Kimberly Hamlin, associate professor of American studies and history, was awarded the Margaret W. Rossiter History of Women in Science Prize for her article “The ‘Case of a Bearded Woman’: Hypertrichosis and the Construction of Gender in the Age of Darwin” (American Quarterly, December 2011). The article was recognized by the History of Science Society (HSS) as an outstanding article on the role of women in science.
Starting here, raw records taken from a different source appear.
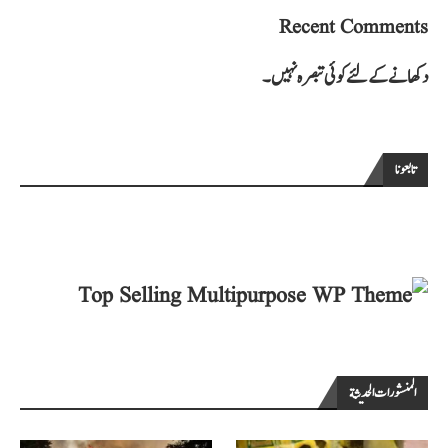
Recent Comments
دکھانے کے لئے کوئی تبصرہ نہیں۔
تابعونا
المنشورات الحديثة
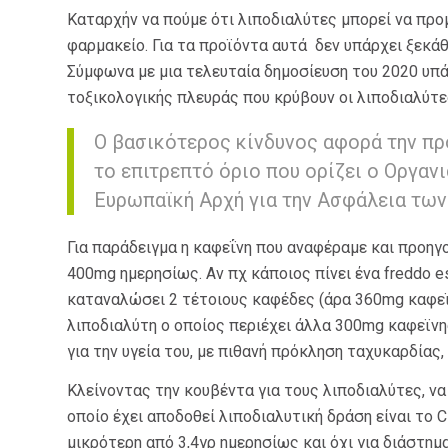
Καταρχήν να πούμε ότι λιποδιαλύτες μπορεί να προ
φαρμακείο. Για τα προϊόντα αυτά δεν υπάρχει ξεκάθ
Σύμφωνα με μια τελευταία δημοσίευση του 2020 υπά
τοξικολογικής πλευράς που κρύβουν οι λιποδιαλύτε
Ο βασικότερος κίνδυνος αφορά την π
το επιτρεπτό όριο που ορίζει ο Οργαν
Ευρωπαϊκή Αρχή για την Ασφάλεια των
Για παράδειγμα η καφεΐνη που αναφέραμε και προη
400mg ημερησίως. Αν πχ κάποιος πίνει ένα freddo e
καταναλώσει 2 τέτοιους καφέδες (άρα 360mg καφεϊ
λιποδιαλύτη ο οποίος περιέχει άλλα 300mg καφεϊνη
για την υγεία του, με πιθανή πρόκληση ταχυκαρδίας
Κλείνοντας την κουβέντα για τους λιποδιαλύτες, ν
οποίο έχει αποδοθεί λιποδιαλυτική δράση είναι το C
μικρότερη από 3,4γρ ημερησίως και όχι για διάστημ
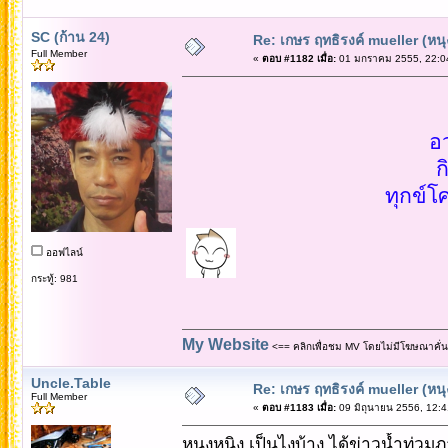
SC (ก้าน 24)
Re: เกษร ฤทธิรงค์ mueller (หนุ
Full Member
«
ตอบ #1182 เมื่อ:
01 มกราคม 2555, 22:0
อ
ก
ทุกข์โ
ออฟไลน์
กระทู้: 981
My Website
<== คลิกเพื่อชม MV โดยไม่มีโฆษณาคั่น
Uncle.Table
Re: เกษร ฤทธิรงค์ mueller (หนุ
Full Member
«
ตอบ #1183 เมื่อ:
09 มิถุนายน 2556, 12:4
หนุงหนิง เป็นไงบ้าง ได้ข่าวน้ำท่วมภา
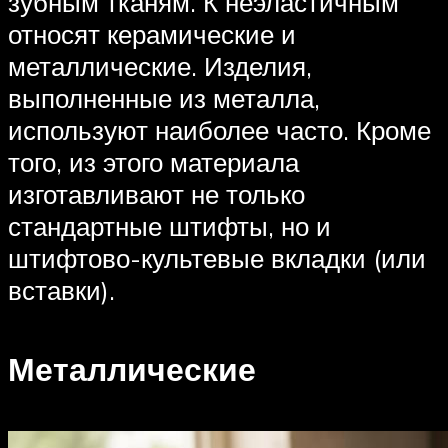
зубным тканям. К неэластичным
относят керамические и
металлические. Изделия,
выполненные из металла,
используют наиболее часто. Кроме
того, из этого материала
изготавливают не только
стандартные штифты, но и
штифтово-культевые вкладки (или
вставки).
Металлические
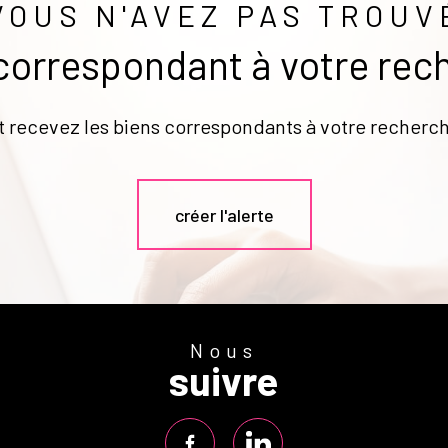
VOUS N'AVEZ PAS TROUV
 correspondant à votre rec
t recevez les biens correspondants à votre recherch
créer l'alerte
Nous
suivre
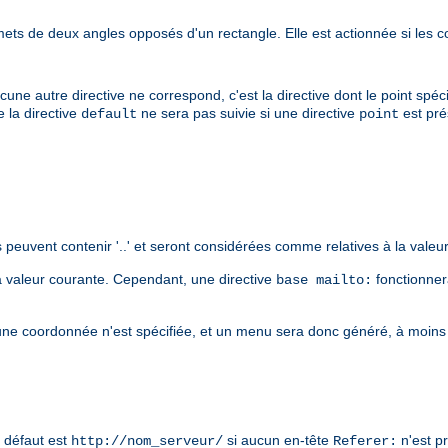
 de deux angles opposés d'un rectangle. Elle est actionnée si les c
e autre directive ne correspond, c'est la directive dont le point spécif
e la directive
ne sera pas suivie si une directive
est pré
default
point
 peuvent contenir '..' et seront considérées comme relatives à la valeu
a valeur courante. Cependant, une directive
fonctionner
base mailto:
une coordonnée n'est spécifiée, et un menu sera donc généré, à moins
r défaut est
si aucun en-tête
n'est p
http://nom_serveur/
Referer:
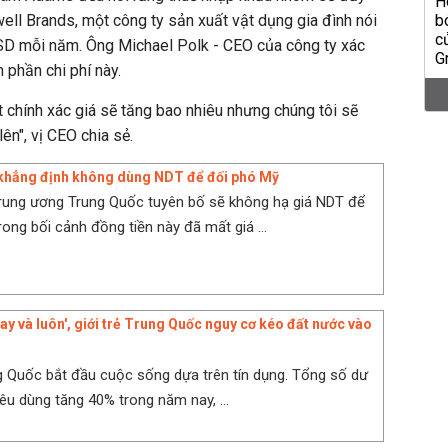
ell Brands, một công ty sản xuất vật dụng gia đình nói
USD mỗi năm. Ông Michael Polk - CEO của công ty xác
phần chi phí này.
t chính xác giá sẽ tăng bao nhiêu nhưng chúng tôi sẽ
ên", vị CEO chia sẻ.
khẳng định không dùng NDT để đối phó Mỹ
rung ương Trung Quốc tuyên bố sẽ không hạ giá NDT để
rong bối cảnh đồng tiền này đã mất giá ...
ay và luôn', giới trẻ Trung Quốc nguy cơ kéo đất nước vào
g
ng Quốc bắt đầu cuộc sống dựa trên tín dụng. Tổng số dư
iêu dùng tăng 40% trong năm nay, ...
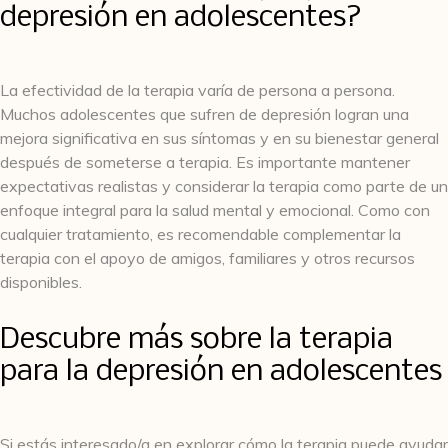
depresión en adolescentes?
La efectividad de la terapia varía de persona a persona.
Muchos adolescentes que sufren de depresión logran una
mejora significativa en sus síntomas y en su bienestar general
después de someterse a terapia. Es importante mantener
expectativas realistas y considerar la terapia como parte de un
enfoque integral para la salud mental y emocional. Como con
cualquier tratamiento, es recomendable complementar la
terapia con el apoyo de amigos, familiares y otros recursos
disponibles.
Descubre más sobre la terapia
para la depresión en adolescentes
Si estás interesado/a en explorar cómo la terapia puede ayudar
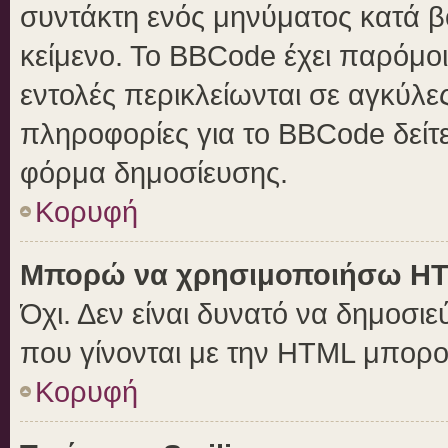
συντάκτη ενός μηνύματος κατά 
κείμενο. Το BBCode έχει παρόμο
εντολές περικλείωνται σε αγκύλες 
πληροφορίες για το BBCode δείτε
φόρμα δημοσίευσης.
Κορυφή
Μπορώ να χρησιμοποιήσω H
Όχι. Δεν είναι δυνατό να δημοσ
που γίνονται με την HTML μπορο
Κορυφή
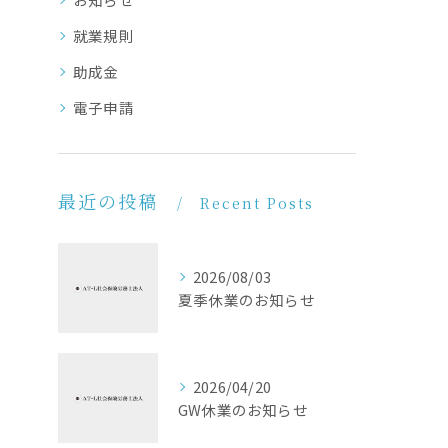
就業規則
助成金
電子申請
最近の投稿
Recent Posts
2026/08/03
夏季休業のお知らせ
2026/04/20
GW休業のお知らせ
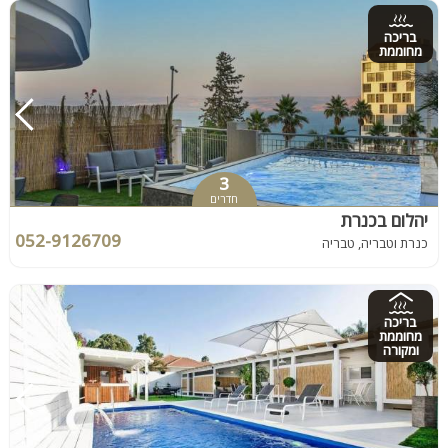
בריכה
מחוממת
3
חדרים
יהלום בכנרת
052-9126709
כנרת וטבריה, טבריה
בריכה
מחוממת
ומקורה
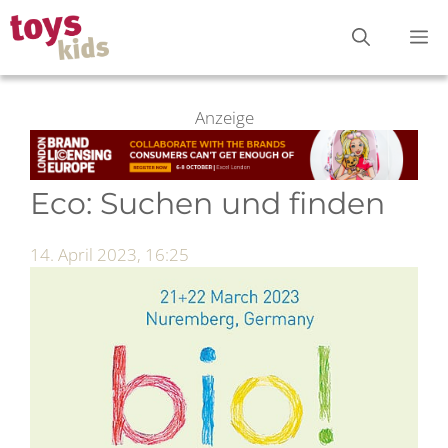
Zum
M
Inhalt
springen
Anzeige
Eco: Suchen und finden
14. April 2023, 16:25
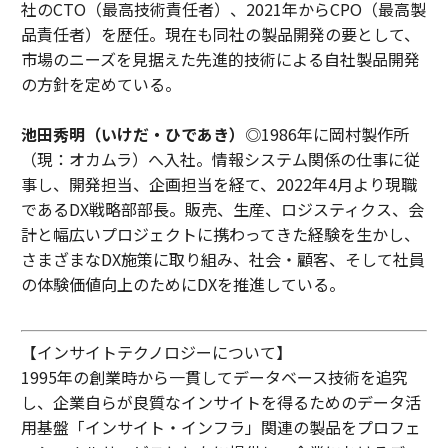
社のCTO（最高技術責任者）、2021年からCPO（最高製
品責任者）を歴任。現在も同社の製品開発の要として、
市場のニーズを見据えた先進的技術による自社製品開発
の方針を定めている。
池田秀明（いけだ・ひであき）
◎1986年に岡村製作所
（現：オカムラ）へ入社。情報システム関係の仕事に従
事し、開発担当、企画担当を経て、2022年4月より現職
であるDX戦略部部長。販売、生産、ロジスティクス、会
計と幅広いプロジェクトに携わってきた経験を生かし、
さまざまなDX施策に取り組み、社会・顧客、そして社員
の体験価値向上のためにDXを推進している。
【インサイトテクノロジーについて】
1995年の創業時から一貫してデータベース技術を追究
し、企業自らが良質なインサイトを得るためのデータ活
用基盤「インサイト・インフラ」関連の製品をプロフェ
Hamlin’s article compares the medical discussions and treatments of hypertrichosis (superfluous hair in women), considered an epidemic from the 1870s to the 1910s, with the concurrent popular fascination with bearded ladies in the circus. The HSS praised her research for “clearly demonstrat[ing] the interplay of the scientific and the social and the importance of studying popular scientific beliefs in cultural context.”

“I was deeply honored to receive the Margaret Rossiter Prize and even more excited by the HSS’s enthusiasm for interdisciplinary scholarship and the importance of putting science and culture in conversation,” said Hamlin.

The award, named after Margaret W. Rossiter for her pioneering contributions to the history of women in science, was announced during a prize ceremony on Nov. 8, in Chicago. Articles published during four years immediately preceding the year of competition are eligible.

The HSS is dedicated to understanding science, technology, medicine and their interactions with society in historical context and has more than 3,000 individual and institutional members.  At the 2014 meeting, Hamlin was also elected co-chair of the HSS Women’s Caucus.  She is also director of Miami’s American studies program and co-chairs the university’s gender, science and technology working group.